Previously, Takashi wound up running into Shouko and she more or less blew him off while he could only comment that she seemed cuter. At Johnson's everyone talked about the guys who had gotten grabbed by the cops before heading over to Karen's to drink. Takashi's drinking was covered by Mitsu and Saeko asked him why Yuko came to her to borrow money (the same money she'd loaned Takashi for his bike). Drunk and feeling like a loser for being broke, Takashi came across a (probably drunk) woman sleeping in a shrine and robbed her of her purse only to find next to nothing and feeling shitty about it the whole time.
At Yuko's he tried to blow off some steam with her but stopped when she asked him to bite her breasts because he realized that some other guy had probably done that to her as well in the past. At home the next morning his mother received a call stating he was wanted to come down to the police station for "voluntary" questioning. Realizing they were building a file on him he could only realize that he really has become a true gang member.
Interesting fact. I don't know if it still holds true but definitely during the time this series takes place, Japanese police were expected to be trained in judo and other hand-to-hand martial arts so they were definitely no joke in a fight.
They were also trained in traditional Japanese arts like calligraphy and flower arranging. Police work was (and generally still is) seen as a middle class thing and you for the most part had to be a college graduate if you wanted to join.
I wish I could remember the specifics but there's a podcast I listen to called History of Japan that did a two part episode on the Japanese police. Pretty good stuff in general if you can get through questionable audio quality. Tends to go by topic rather than linear so you can skip around to the stuff that interests you. He's doing a series on the Bubble Era right now and goes a lot into a broad overview of the Japanese finance system and its pseudo-trade war with the US at the time.

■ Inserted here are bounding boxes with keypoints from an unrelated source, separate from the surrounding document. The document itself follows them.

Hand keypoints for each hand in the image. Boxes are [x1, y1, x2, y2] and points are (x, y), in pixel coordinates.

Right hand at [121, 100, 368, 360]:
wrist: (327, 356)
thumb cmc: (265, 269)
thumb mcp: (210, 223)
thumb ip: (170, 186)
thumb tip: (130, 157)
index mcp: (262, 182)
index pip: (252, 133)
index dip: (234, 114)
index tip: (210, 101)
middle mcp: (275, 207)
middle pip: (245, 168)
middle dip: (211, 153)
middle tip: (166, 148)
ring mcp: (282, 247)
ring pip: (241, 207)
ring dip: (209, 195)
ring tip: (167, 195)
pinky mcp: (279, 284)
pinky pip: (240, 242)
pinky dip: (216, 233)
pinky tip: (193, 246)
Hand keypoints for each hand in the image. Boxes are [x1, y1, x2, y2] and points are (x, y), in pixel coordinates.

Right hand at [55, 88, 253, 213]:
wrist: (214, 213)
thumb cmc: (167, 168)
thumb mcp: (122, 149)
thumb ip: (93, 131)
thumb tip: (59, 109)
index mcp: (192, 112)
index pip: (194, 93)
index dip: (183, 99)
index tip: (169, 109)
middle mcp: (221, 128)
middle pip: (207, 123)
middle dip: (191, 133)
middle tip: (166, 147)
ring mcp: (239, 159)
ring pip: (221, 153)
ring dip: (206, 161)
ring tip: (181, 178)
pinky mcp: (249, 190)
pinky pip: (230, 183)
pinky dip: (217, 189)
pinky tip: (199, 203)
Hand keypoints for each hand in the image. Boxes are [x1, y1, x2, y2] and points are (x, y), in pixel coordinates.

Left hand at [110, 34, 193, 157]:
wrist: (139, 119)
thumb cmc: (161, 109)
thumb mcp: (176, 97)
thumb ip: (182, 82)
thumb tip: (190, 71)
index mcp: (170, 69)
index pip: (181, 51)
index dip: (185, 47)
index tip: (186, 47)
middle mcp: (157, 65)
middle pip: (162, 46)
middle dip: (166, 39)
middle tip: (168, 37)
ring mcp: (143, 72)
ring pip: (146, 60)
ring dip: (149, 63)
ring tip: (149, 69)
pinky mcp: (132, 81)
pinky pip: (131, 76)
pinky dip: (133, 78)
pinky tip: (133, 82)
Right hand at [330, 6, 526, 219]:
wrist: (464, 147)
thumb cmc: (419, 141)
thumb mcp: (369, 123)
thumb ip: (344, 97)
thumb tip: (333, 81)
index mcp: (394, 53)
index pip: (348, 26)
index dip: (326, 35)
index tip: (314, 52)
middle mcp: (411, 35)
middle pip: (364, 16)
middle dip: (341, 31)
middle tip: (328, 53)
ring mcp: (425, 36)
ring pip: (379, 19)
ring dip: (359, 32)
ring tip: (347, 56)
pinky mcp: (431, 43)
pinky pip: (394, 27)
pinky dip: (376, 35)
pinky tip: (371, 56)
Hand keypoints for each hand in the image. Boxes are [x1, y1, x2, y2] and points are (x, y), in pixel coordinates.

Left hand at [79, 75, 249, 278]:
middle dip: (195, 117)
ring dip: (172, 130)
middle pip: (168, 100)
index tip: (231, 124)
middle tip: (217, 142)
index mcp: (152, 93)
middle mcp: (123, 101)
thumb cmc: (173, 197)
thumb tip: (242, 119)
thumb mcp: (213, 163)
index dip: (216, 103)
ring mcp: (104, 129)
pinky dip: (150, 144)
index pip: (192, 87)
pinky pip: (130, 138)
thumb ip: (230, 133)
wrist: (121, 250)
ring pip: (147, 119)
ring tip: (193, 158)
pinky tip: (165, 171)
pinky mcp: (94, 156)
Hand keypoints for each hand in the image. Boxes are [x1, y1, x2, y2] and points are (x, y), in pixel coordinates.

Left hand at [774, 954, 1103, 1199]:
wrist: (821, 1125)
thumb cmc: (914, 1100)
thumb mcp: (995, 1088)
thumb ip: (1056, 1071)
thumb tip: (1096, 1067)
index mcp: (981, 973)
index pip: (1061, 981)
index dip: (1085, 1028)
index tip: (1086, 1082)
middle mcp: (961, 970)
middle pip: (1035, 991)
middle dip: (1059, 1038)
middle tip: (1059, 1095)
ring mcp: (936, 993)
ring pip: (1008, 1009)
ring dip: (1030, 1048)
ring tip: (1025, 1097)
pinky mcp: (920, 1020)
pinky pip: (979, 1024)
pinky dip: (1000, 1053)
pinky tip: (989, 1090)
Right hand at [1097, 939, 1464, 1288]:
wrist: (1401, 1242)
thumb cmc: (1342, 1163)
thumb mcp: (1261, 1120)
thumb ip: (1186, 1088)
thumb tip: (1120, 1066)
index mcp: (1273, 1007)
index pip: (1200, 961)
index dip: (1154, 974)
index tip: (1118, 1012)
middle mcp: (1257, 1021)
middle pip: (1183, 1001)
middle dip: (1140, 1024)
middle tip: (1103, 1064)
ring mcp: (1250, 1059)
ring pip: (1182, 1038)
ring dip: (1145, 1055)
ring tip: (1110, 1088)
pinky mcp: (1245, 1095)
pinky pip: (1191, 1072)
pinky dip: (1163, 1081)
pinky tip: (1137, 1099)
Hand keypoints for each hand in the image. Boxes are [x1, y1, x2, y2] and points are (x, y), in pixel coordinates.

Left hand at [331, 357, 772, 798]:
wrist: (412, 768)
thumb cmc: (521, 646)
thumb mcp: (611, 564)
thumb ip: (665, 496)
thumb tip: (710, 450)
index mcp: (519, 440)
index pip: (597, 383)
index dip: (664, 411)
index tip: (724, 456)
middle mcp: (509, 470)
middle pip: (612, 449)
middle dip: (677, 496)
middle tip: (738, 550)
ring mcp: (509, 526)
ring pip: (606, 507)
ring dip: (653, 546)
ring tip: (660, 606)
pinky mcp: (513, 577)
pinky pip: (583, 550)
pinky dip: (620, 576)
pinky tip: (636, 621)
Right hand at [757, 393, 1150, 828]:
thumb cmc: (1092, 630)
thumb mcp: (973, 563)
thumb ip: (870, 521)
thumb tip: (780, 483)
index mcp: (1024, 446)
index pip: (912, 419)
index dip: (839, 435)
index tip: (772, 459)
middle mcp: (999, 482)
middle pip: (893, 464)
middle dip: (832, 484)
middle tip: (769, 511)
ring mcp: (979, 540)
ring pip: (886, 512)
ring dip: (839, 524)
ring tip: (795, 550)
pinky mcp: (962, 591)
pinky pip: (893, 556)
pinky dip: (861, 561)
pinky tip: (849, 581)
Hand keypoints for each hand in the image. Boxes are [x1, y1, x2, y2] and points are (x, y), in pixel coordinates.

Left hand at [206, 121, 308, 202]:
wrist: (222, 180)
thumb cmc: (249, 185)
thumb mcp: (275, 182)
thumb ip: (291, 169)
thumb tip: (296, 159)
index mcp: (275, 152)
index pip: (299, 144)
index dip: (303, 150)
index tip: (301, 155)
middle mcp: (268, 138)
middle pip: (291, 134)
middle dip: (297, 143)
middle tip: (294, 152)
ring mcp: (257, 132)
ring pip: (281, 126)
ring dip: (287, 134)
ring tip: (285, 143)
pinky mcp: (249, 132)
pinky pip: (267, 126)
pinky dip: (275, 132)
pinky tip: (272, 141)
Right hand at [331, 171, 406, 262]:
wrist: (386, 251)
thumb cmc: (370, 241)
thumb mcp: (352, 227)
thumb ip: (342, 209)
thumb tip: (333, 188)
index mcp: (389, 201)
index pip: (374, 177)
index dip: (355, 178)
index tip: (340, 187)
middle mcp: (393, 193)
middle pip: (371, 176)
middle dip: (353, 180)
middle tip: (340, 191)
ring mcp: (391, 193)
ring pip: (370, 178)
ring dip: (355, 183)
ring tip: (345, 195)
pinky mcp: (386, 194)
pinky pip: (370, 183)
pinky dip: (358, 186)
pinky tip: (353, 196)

The interesting thing is that stuff like koban exist pretty much as power projection. More about deterring crime by letting the criminals know that there's always a police presence nearby.
John Diaz
Sounds cool, looks like I have something new to listen to now.
Noah Thomas
It takes a while to find its footing but when it does it's really interesting. There's some episodes I skip (I'm generally not interested in buddhism or mythology for instance) but there's some, like the history of the Japanese space program, that I didn't think would be interesting but were actually pretty neat.